Assigned task
Your reply should hold exactly the lines from the one that contains "Query: height of the chimney at (365, 219)." through the end of the data. Repeat them word for word.

Supplied data
Segment Open
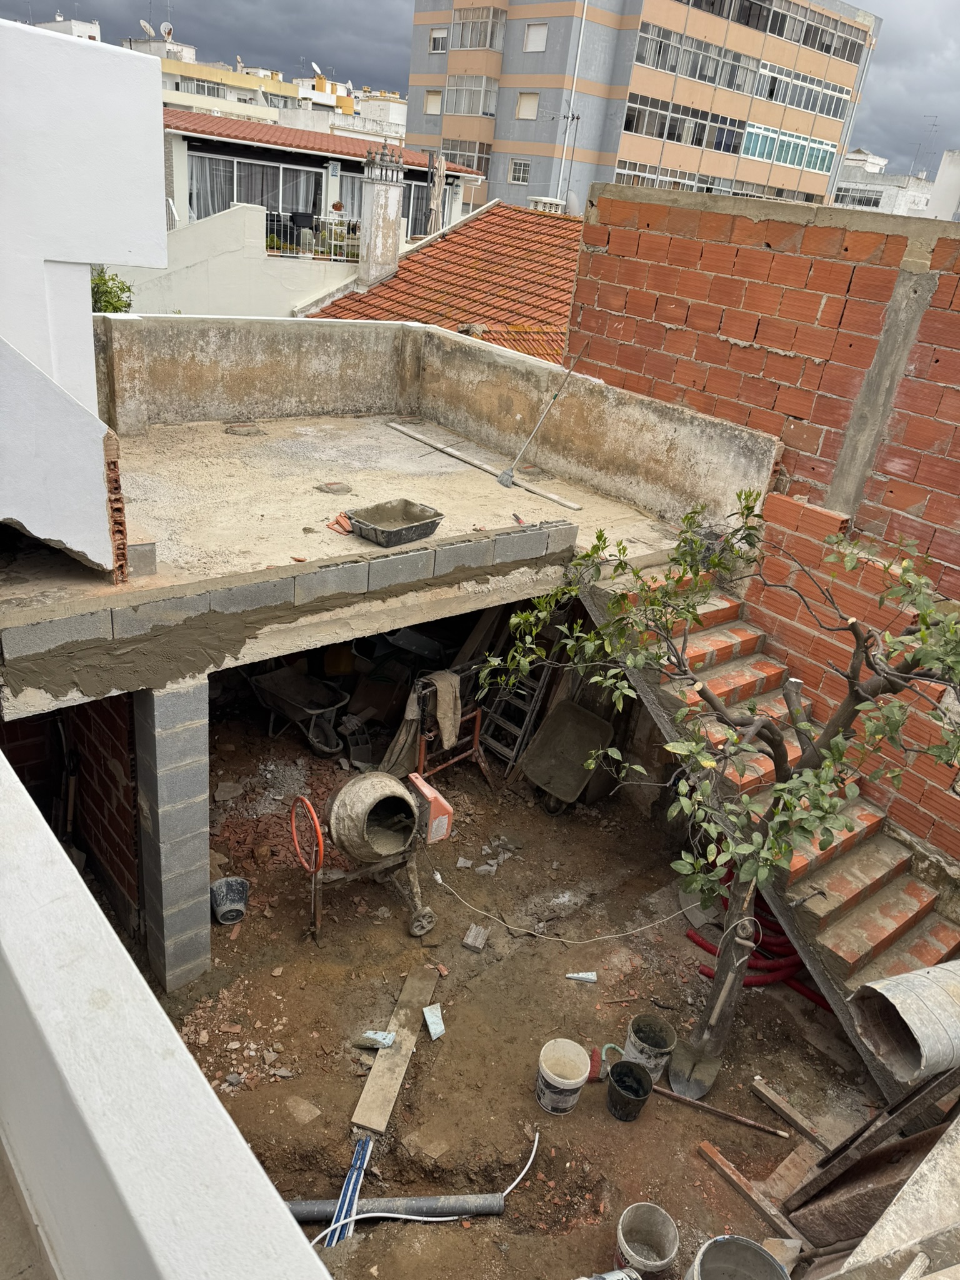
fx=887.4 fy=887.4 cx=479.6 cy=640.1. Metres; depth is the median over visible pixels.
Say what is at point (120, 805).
brick wall
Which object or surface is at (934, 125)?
antenna
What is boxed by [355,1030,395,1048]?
scrap
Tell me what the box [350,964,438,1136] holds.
wooden plank
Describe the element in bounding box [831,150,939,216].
distant building
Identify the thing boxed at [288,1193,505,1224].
black pipe
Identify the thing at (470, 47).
window
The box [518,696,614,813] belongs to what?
wheelbarrow
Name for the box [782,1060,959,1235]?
wooden plank
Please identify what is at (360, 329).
parapet wall
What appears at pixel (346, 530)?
brick fragment
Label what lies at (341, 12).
sky
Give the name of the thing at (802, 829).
tree
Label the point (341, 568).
block wall
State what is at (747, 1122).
wooden stick
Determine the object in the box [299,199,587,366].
tiled roof
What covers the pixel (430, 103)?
window
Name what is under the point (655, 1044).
bucket
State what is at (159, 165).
white building
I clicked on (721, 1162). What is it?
wooden plank
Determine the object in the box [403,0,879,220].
apartment building
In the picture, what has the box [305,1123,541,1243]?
white hose
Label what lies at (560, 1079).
bucket
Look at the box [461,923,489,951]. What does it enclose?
brick
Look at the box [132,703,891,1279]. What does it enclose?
dirt ground
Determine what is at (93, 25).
distant building
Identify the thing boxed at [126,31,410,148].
distant building
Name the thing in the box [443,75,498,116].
window
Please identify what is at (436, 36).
window
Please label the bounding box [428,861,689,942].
electric cable
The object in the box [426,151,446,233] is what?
closed parasol
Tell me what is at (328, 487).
mortar pile
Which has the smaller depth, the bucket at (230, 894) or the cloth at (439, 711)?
the bucket at (230, 894)
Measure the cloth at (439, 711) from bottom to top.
0.503 m
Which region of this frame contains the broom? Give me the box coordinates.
[496,344,583,486]
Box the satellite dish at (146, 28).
[138,19,154,38]
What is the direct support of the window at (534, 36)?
in the apartment building at (525, 130)
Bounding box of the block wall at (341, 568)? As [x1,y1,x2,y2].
[1,523,571,713]
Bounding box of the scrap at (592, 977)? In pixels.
[565,970,597,982]
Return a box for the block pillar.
[132,675,211,995]
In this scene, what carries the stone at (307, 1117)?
on the dirt ground at (565, 982)
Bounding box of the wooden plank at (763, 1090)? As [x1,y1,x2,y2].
[751,1077,830,1148]
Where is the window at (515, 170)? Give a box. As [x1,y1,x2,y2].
[508,158,530,183]
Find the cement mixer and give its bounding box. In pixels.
[288,765,457,943]
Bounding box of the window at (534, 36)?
[523,22,548,51]
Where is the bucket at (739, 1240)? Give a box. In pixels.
[685,1235,789,1279]
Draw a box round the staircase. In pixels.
[581,553,959,1091]
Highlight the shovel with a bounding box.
[668,917,754,1095]
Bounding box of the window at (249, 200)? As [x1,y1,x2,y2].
[186,152,323,223]
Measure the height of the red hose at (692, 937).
0.668 m
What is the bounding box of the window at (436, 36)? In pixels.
[428,26,448,52]
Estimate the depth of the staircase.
4.87 m
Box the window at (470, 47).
[453,7,505,50]
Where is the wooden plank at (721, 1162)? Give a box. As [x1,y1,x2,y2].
[698,1138,804,1250]
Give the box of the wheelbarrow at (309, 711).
[247,665,349,756]
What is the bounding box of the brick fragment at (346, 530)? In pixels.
[326,513,353,535]
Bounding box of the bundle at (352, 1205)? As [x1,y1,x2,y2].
[323,1133,374,1248]
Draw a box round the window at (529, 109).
[515,91,539,120]
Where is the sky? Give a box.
[0,0,959,186]
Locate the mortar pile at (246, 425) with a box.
[224,422,263,436]
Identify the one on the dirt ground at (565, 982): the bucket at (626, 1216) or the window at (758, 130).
the bucket at (626, 1216)
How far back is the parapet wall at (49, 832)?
1.69 m
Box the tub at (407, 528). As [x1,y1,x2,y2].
[346,497,444,546]
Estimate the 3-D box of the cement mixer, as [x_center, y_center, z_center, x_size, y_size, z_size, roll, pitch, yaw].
[-0.636,1.213,5.241,1.000,1.057,0.621,-8,29,-28]
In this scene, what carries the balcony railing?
attached to the white house at (339, 140)
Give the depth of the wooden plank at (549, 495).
6.76 m
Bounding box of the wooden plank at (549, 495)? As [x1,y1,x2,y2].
[387,420,577,510]
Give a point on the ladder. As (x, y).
(512, 754)
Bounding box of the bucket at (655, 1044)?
[623,1011,676,1081]
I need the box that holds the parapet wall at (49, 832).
[0,742,331,1279]
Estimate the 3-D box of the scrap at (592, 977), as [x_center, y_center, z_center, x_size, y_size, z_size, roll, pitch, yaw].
[0.588,1.945,5.151,0.201,0.055,0.073,7,25,0]
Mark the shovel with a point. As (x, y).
(729, 982)
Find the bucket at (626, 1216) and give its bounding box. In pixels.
[613,1201,679,1276]
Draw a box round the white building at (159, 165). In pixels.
[0,13,164,568]
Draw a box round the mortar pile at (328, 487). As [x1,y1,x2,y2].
[315,480,352,493]
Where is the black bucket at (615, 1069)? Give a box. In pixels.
[605,1058,653,1121]
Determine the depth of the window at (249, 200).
21.40 m
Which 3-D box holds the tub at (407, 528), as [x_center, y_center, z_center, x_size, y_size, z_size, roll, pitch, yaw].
[-0.499,-0.687,5.206,0.510,0.149,0.365,-15,33,-38]
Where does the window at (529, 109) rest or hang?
in the apartment building at (525, 130)
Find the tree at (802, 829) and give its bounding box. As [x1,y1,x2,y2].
[468,493,959,1068]
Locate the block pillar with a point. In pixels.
(199, 745)
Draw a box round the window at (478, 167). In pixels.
[441,137,491,174]
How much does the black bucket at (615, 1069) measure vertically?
0.200 m
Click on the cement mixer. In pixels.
(346, 794)
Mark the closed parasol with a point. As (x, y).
(436, 189)
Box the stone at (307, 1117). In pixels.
[285,1095,321,1123]
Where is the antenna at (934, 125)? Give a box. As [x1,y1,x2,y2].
[910,115,938,178]
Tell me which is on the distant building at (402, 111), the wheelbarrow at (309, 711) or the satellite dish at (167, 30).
the satellite dish at (167, 30)
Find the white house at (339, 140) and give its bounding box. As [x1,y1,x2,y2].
[109,107,490,320]
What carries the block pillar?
on the dirt ground at (565, 982)
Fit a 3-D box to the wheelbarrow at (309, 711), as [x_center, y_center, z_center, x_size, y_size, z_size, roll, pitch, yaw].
[-1.443,0.549,7.123,0.889,0.567,0.532,23,29,30]
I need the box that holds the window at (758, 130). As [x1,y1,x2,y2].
[740,123,835,173]
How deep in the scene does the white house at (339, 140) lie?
20.19 m
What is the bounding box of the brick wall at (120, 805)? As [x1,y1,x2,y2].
[0,690,139,931]
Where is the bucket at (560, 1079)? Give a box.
[534,1036,591,1115]
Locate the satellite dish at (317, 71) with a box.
[310,60,323,79]
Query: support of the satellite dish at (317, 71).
on the distant building at (402, 111)
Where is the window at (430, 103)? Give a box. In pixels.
[423,88,443,114]
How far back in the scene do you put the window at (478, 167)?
34.15 m
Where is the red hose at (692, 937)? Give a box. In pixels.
[687,869,830,1010]
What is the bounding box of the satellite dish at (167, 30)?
[159,21,174,41]
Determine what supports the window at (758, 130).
in the apartment building at (525, 130)
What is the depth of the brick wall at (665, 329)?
5.49 m
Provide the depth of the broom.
6.51 m
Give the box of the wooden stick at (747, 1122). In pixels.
[655,1083,788,1139]
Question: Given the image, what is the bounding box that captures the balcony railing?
[264,209,363,258]
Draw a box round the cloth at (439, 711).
[424,670,461,750]
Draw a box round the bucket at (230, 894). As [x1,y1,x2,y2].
[210,876,249,923]
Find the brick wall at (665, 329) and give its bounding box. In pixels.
[566,181,959,858]
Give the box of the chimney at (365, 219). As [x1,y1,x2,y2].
[357,142,405,288]
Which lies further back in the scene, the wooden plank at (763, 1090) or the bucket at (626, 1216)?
the wooden plank at (763, 1090)
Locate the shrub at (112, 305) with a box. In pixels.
[90,267,134,313]
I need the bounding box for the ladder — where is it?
[477,633,558,781]
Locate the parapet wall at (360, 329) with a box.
[98,308,776,526]
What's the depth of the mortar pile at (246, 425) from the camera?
6.76 m
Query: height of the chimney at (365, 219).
2.641 m
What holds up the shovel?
on the dirt ground at (565, 982)
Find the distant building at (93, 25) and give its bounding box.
[36,15,102,40]
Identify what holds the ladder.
on the dirt ground at (565, 982)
Segment Closed
Expected output
Query: height of the chimney at (365, 219).
2.641 m
What holds up the shovel?
on the dirt ground at (565, 982)
Find the distant building at (93, 25) and give its bounding box.
[36,15,102,40]
Identify what holds the ladder.
on the dirt ground at (565, 982)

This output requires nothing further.